Prompt >> Quote each line of the material verbatim, without the pictures.

━━━ Information supplied

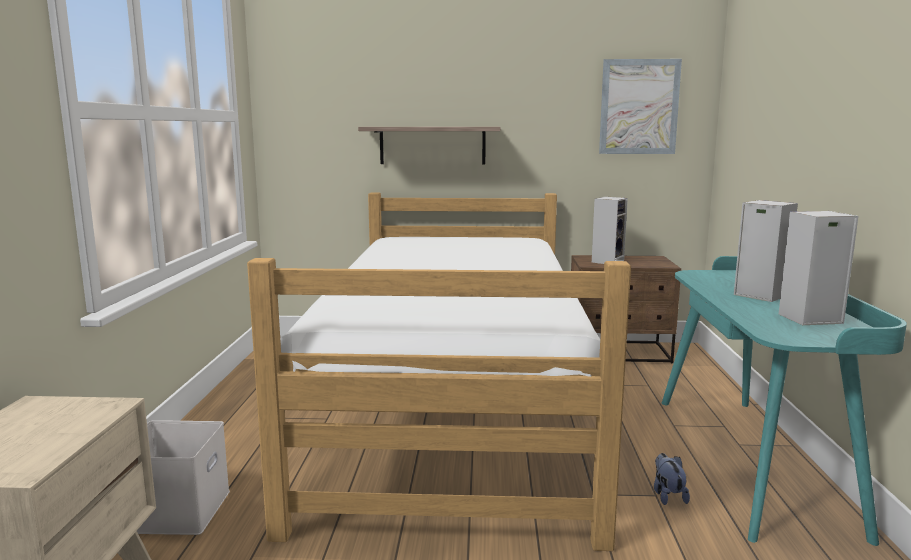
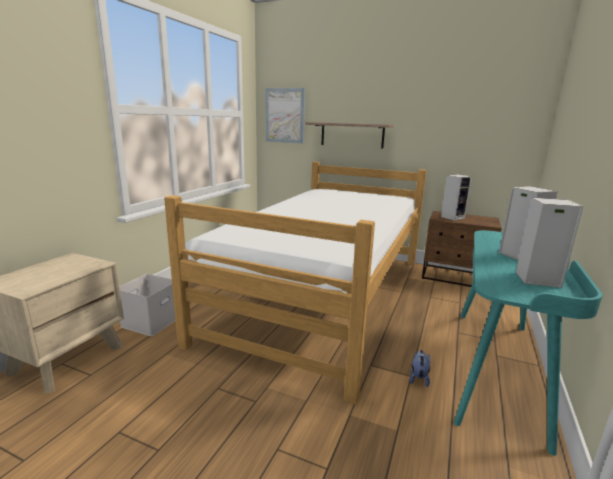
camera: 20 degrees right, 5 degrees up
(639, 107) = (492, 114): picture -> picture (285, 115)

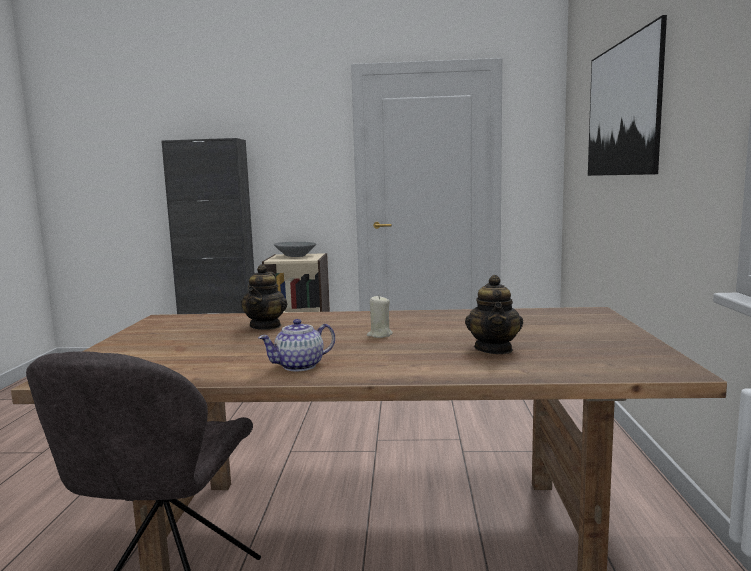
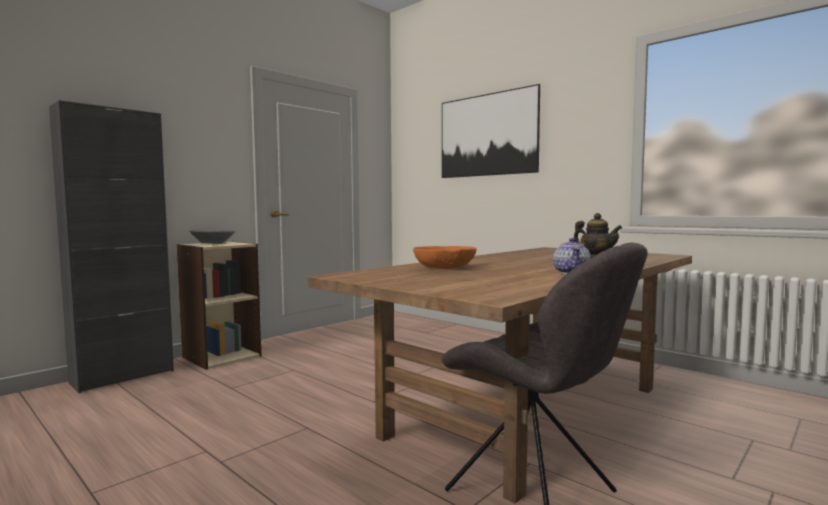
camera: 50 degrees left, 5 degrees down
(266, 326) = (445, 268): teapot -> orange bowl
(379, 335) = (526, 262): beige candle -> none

━━━━━━

Result below >>
camera: 20 degrees right, 5 degrees up
(639, 107) = (492, 114): picture -> picture (285, 115)

camera: 50 degrees left, 5 degrees down
(266, 326) = (445, 268): teapot -> orange bowl
(379, 335) = (526, 262): beige candle -> none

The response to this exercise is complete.